Kur'an-ı Kerim ve Türkçe Meali Sayfa 520
36. Ve onlardan evvel nice nesilleri helâk ettik ki onlar kuvvetçe bunlardan daha şiddetli idiler, beldelerde dolaşıp durdular. Hiç kaçıp kurtulacak bir yer var mıdır?
37. Şüphe yok ki, bunda elbette bir öğüt vardır, kendisi için bir kalb olan veya kendisi şahid olarak kulak veren kimse için.
38. Kasem olsun ki, gökleri ve yeri ve bunların aralarındakilerini altı günde yarattık ve Bize yorgunluktan bir şey dokunmadı.

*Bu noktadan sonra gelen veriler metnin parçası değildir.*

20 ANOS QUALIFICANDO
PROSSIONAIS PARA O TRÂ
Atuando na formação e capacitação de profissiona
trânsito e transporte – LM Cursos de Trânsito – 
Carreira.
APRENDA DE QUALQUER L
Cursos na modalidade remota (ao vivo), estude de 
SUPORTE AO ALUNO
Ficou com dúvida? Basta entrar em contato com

39. Artık dediklerine karşı sabret ve güneşin doğmasından evvel ve gurubundan evvel Rabbini hamd ile tesbih et.
40. Ve geceden de O'na tesbihte bulun ve secdelerin arkalarından da.
41. Ve dinle, o gün ki, bir münâdi, yakın bir mekandan nidâ eder.
42. O gün ki, o hak iIe olan sayhayı işiteceklerdir. İşte o çıkış günüdür.
43. Şüphe yok ki, Biz, diriltiriz ve öldürürüz ve dönüş de Bizedir.
44. O gün ki, yer, onlardan sür'atle çatlayıp ayrılır. İşte o, bir haşrdır, Bize göre pek kolaydır.
45. Biz onların neler söyler olduklarını pek iyi bileniz ve sen onların üzerlerine bir cebredici değilsin. Artık Benim tehdidimden korkacaklara Kur'an ile öğüt ver!
1. Savurup dağıtan rüzgarlara andolsun ki,
2. Sonra yağmurları yüklenen bulutlara andolsun ki,
3. Sonra kolaylıkla akıp gidenlere andolsun ki,
4. Sonra (hangi) bir emri taksim eden (melek)lere andolsun ki,
5. Size vaadolunan, şüphe yok ki, elbette doğrudur.
6. Ve muhakkak ki, ceza da herhalde vâkîdir.